* [Task prompt]:
Copy the line containing "nose: (138, 301)", then all lines after it up to and including the final line of the material, exactly and without additions.

====

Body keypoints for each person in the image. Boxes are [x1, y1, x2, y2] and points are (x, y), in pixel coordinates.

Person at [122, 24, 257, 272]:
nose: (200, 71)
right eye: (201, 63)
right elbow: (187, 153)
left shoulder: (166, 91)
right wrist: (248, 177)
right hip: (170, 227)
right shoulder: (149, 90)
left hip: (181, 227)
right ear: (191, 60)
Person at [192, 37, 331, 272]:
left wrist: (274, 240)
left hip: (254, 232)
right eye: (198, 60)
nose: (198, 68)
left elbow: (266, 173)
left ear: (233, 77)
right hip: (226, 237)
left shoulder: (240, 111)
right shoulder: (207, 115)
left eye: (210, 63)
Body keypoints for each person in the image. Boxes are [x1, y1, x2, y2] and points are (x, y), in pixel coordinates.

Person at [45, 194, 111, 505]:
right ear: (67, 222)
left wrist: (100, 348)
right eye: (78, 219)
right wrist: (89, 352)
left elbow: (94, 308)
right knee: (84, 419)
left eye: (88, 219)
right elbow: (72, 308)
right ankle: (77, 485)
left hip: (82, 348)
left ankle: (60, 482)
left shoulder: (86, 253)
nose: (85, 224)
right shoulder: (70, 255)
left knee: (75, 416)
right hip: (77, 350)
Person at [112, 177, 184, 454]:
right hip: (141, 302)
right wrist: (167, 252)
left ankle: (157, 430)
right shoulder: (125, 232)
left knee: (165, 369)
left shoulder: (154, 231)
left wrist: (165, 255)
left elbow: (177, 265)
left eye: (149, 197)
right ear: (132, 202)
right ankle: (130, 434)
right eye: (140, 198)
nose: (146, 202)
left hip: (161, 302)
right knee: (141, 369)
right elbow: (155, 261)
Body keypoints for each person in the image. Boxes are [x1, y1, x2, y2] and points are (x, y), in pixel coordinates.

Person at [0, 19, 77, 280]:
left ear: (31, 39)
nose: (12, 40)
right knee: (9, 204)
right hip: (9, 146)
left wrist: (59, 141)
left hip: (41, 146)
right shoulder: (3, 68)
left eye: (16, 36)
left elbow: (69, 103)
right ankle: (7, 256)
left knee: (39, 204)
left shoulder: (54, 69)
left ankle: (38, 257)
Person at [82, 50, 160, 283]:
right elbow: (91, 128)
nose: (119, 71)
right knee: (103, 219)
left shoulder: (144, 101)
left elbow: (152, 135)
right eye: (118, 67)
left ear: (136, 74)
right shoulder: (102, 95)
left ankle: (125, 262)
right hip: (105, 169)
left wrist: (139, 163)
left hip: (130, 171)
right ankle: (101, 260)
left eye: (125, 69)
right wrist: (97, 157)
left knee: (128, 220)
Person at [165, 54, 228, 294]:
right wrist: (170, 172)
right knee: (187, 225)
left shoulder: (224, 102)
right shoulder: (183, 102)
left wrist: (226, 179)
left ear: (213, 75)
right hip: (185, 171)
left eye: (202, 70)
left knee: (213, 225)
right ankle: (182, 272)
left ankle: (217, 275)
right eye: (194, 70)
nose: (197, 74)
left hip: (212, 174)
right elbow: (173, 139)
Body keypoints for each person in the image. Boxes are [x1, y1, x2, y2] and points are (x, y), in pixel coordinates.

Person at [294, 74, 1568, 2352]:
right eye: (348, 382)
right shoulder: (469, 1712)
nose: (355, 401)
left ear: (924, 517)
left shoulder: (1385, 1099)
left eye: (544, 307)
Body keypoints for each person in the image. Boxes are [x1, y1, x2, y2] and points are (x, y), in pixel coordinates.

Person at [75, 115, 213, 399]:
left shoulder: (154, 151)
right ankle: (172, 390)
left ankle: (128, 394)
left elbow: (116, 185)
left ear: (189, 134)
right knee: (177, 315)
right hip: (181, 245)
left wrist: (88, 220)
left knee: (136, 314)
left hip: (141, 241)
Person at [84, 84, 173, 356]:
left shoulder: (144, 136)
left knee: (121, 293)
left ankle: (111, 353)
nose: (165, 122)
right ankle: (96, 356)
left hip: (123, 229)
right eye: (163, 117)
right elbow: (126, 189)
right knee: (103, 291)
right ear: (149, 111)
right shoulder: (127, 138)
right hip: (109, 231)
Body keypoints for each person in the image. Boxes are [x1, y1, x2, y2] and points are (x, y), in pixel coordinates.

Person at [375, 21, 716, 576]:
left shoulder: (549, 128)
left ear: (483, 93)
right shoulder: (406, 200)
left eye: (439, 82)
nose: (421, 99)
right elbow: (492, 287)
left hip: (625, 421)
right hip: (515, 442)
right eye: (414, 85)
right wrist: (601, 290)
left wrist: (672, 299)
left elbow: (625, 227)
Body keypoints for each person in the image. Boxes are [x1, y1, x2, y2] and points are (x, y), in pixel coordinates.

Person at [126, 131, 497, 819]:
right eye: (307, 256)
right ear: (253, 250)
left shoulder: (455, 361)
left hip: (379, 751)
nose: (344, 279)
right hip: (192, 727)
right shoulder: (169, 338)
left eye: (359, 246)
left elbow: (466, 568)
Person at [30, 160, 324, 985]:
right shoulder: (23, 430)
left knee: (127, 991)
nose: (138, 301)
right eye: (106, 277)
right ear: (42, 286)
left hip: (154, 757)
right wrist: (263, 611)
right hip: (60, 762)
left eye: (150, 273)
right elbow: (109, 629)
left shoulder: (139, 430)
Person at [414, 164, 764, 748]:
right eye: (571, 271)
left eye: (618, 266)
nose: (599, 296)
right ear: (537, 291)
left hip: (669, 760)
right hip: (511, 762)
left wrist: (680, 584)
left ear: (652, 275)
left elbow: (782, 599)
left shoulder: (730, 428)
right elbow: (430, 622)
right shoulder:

====

* [Task answer]:
nose: (138, 301)
right eye: (106, 277)
right ear: (42, 286)
left hip: (154, 757)
right wrist: (263, 611)
right hip: (60, 762)
left eye: (150, 273)
right elbow: (109, 629)
left shoulder: (139, 430)
Person at [414, 164, 764, 748]:
right eye: (571, 271)
left eye: (618, 266)
nose: (599, 296)
right ear: (537, 291)
left hip: (669, 760)
right hip: (511, 762)
left wrist: (680, 584)
left ear: (652, 275)
left elbow: (782, 599)
left shoulder: (730, 428)
right elbow: (430, 622)
right shoulder:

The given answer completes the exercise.